Dataset records:
****************

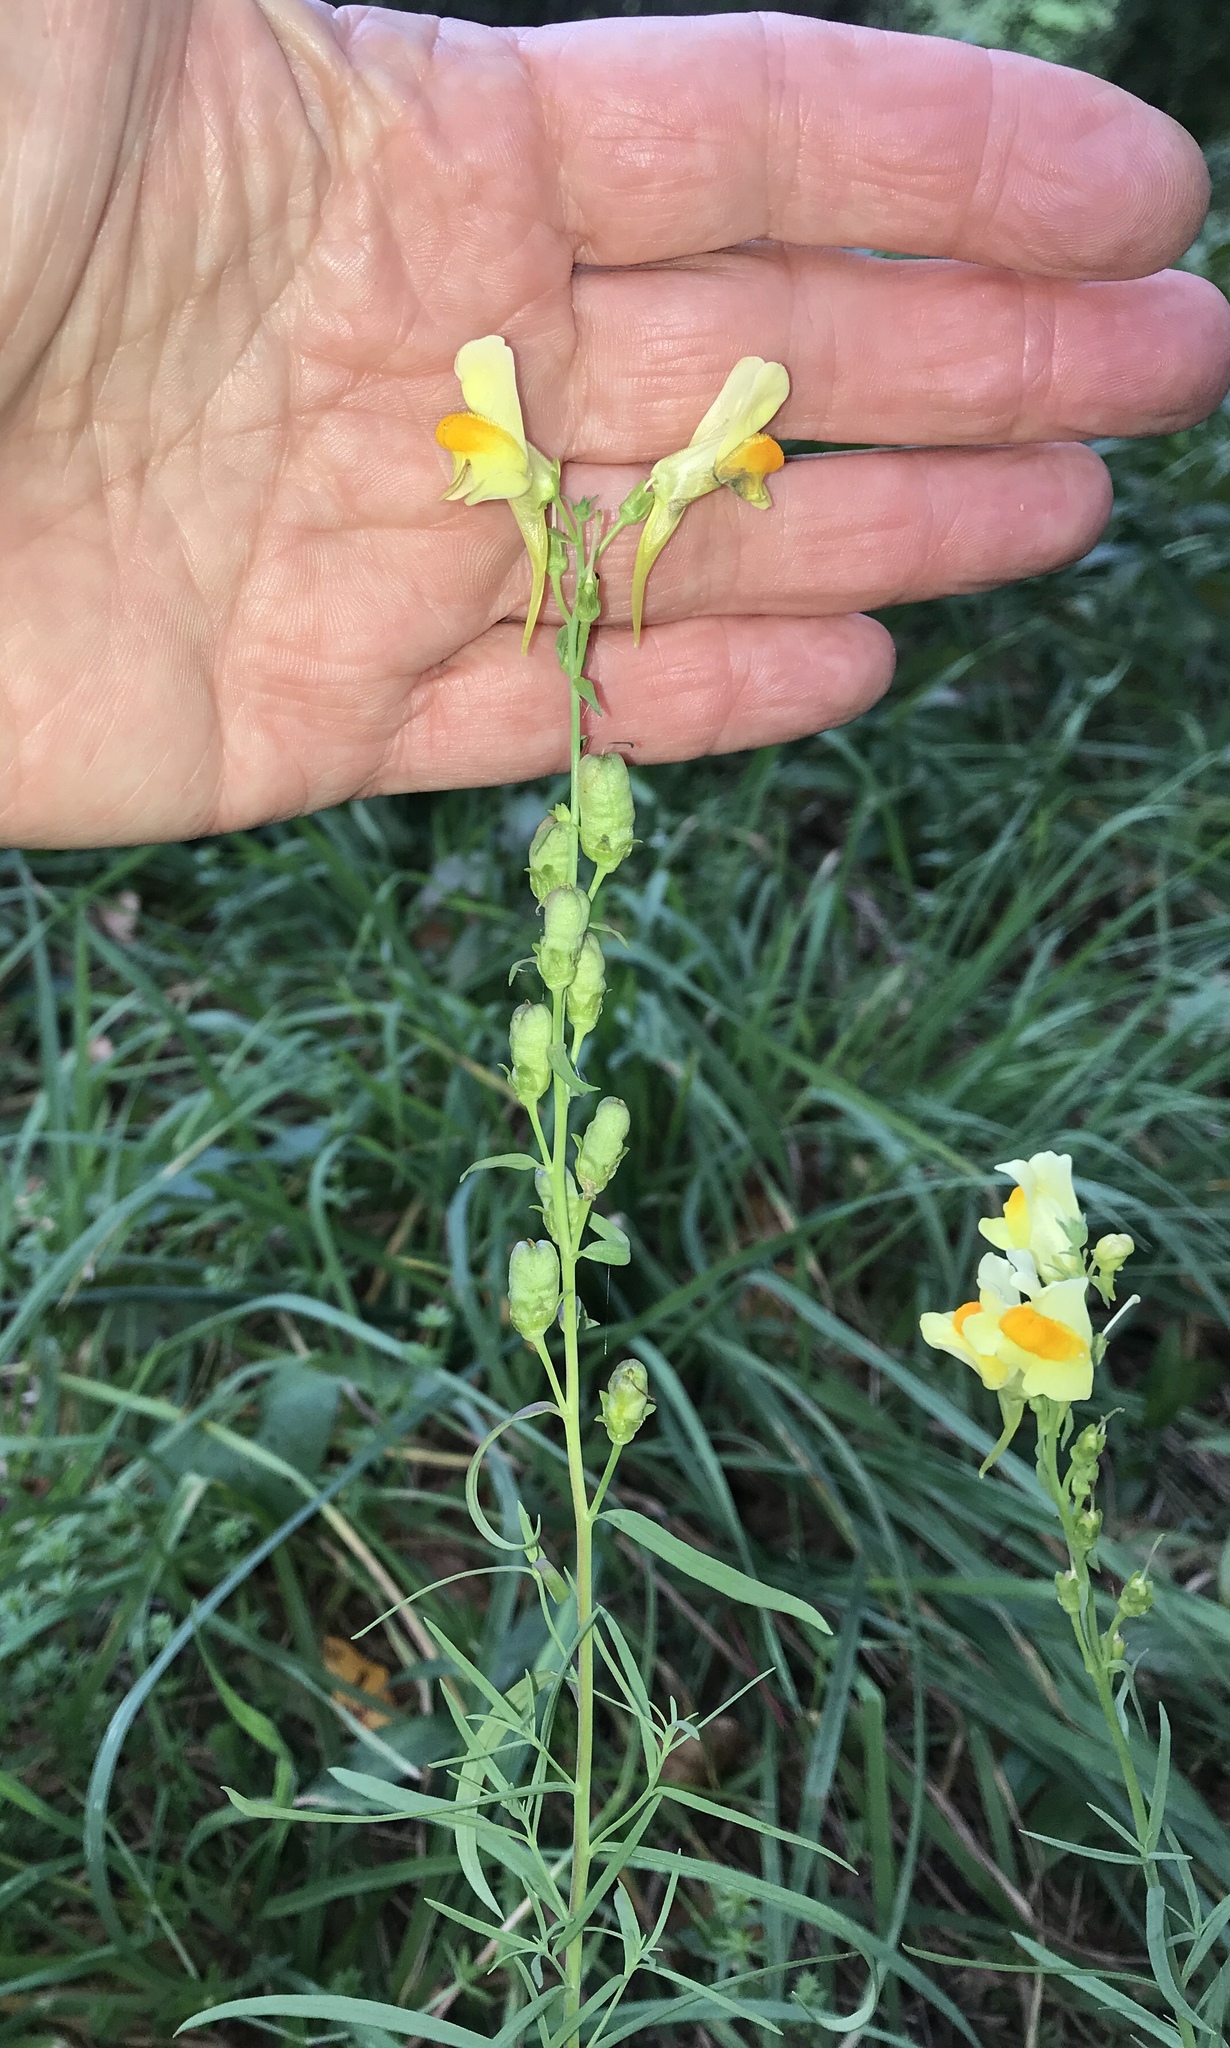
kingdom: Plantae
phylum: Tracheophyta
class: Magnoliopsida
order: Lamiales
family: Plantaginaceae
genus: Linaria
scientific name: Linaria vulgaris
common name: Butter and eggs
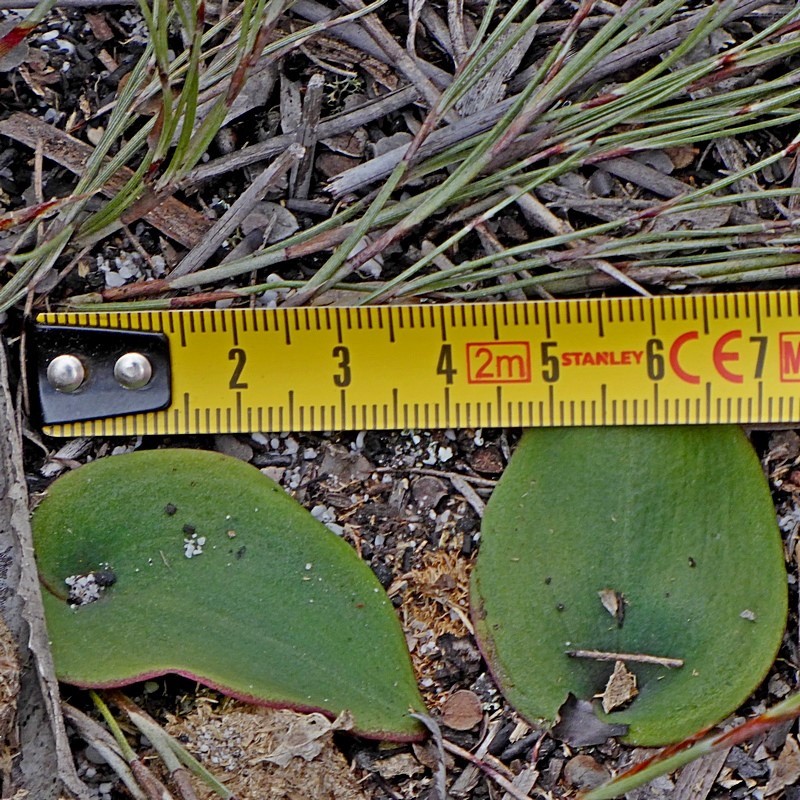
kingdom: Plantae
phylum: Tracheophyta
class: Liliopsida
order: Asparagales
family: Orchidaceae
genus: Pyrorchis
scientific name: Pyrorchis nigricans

****************

Copy out the text lines of every item above word for word, leaving out the pictures.

kingdom: Plantae
phylum: Tracheophyta
class: Magnoliopsida
order: Lamiales
family: Plantaginaceae
genus: Linaria
scientific name: Linaria vulgaris
common name: Butter and eggs
kingdom: Plantae
phylum: Tracheophyta
class: Liliopsida
order: Asparagales
family: Orchidaceae
genus: Pyrorchis
scientific name: Pyrorchis nigricans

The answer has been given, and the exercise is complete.